(Dataset excerpts)
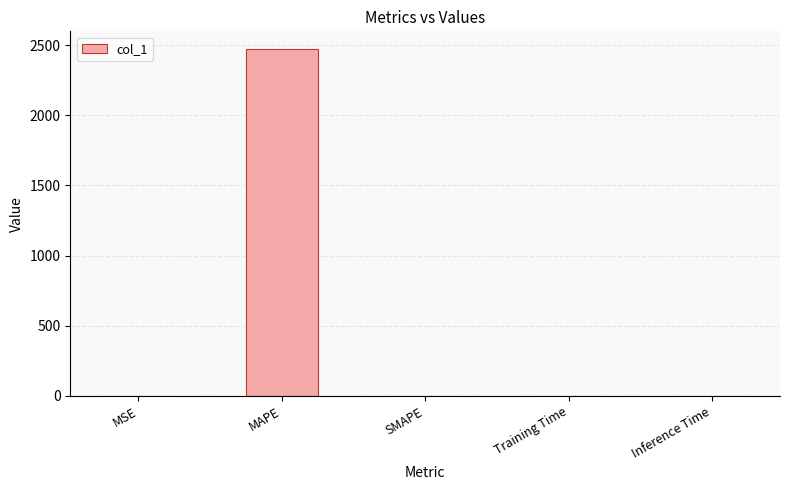

Count the number of categories in the chart.

5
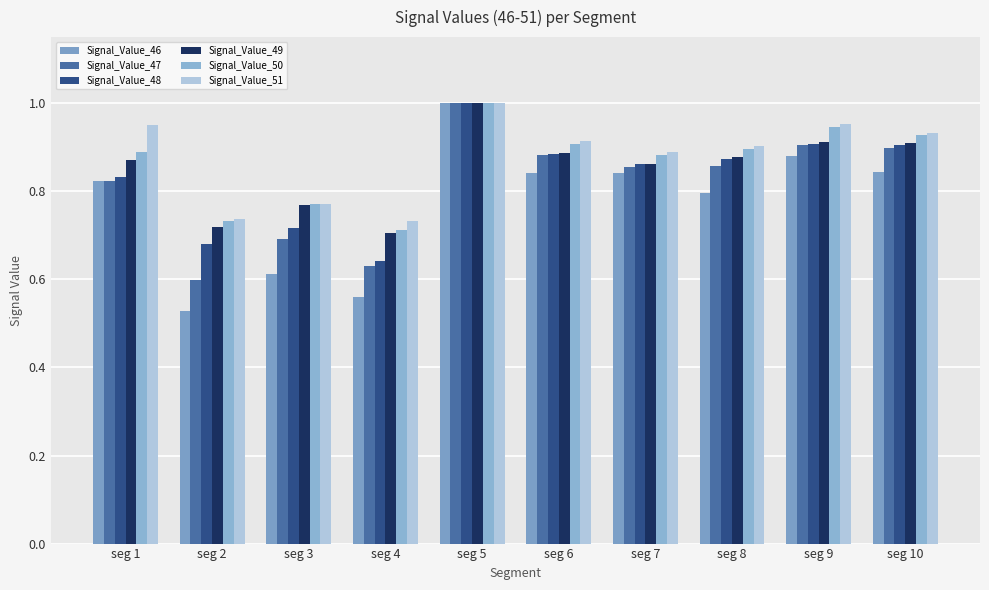

Is it true that Signal_Value_49 equals 0.9 at seg 8?

True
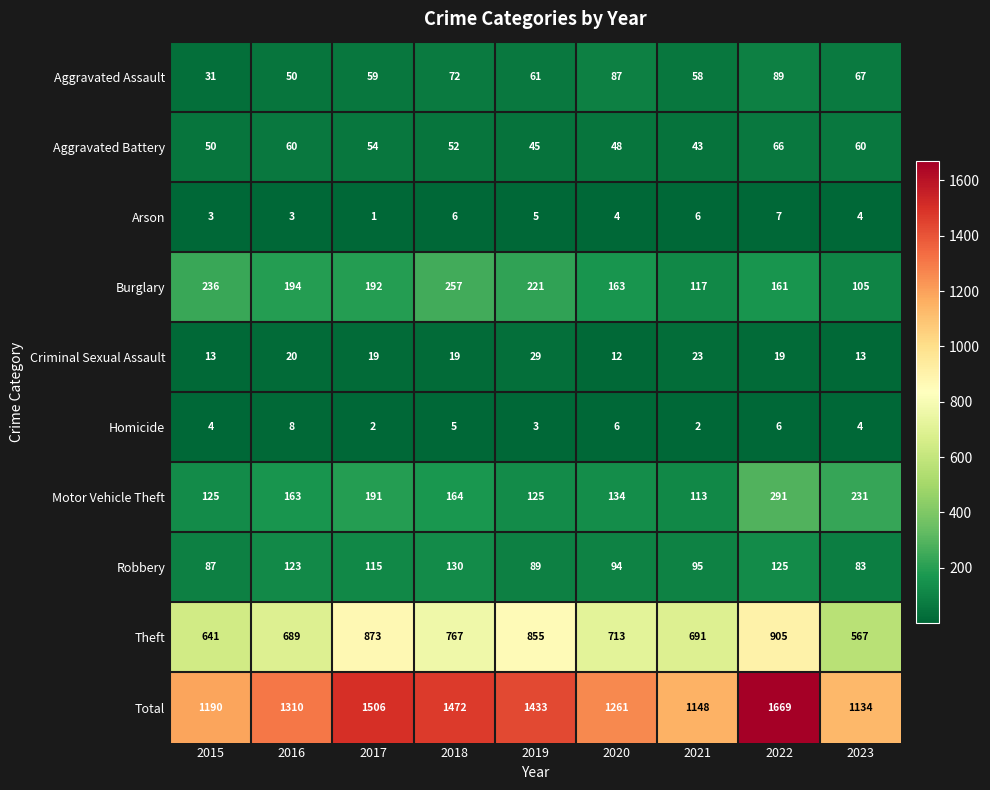

What is the sum of the Burglary values at 2015 and 2020?

399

:: Task directions ::
Update the data above by replacing "chart" with "graph", leaving every other word unchanged. Leave the pictures out of your answer.

:: Result ::
Count the number of categories in the graph.

5

Is it true that Signal_Value_49 equals 0.9 at seg 8?

True

What is the sum of the Burglary values at 2015 and 2020?

399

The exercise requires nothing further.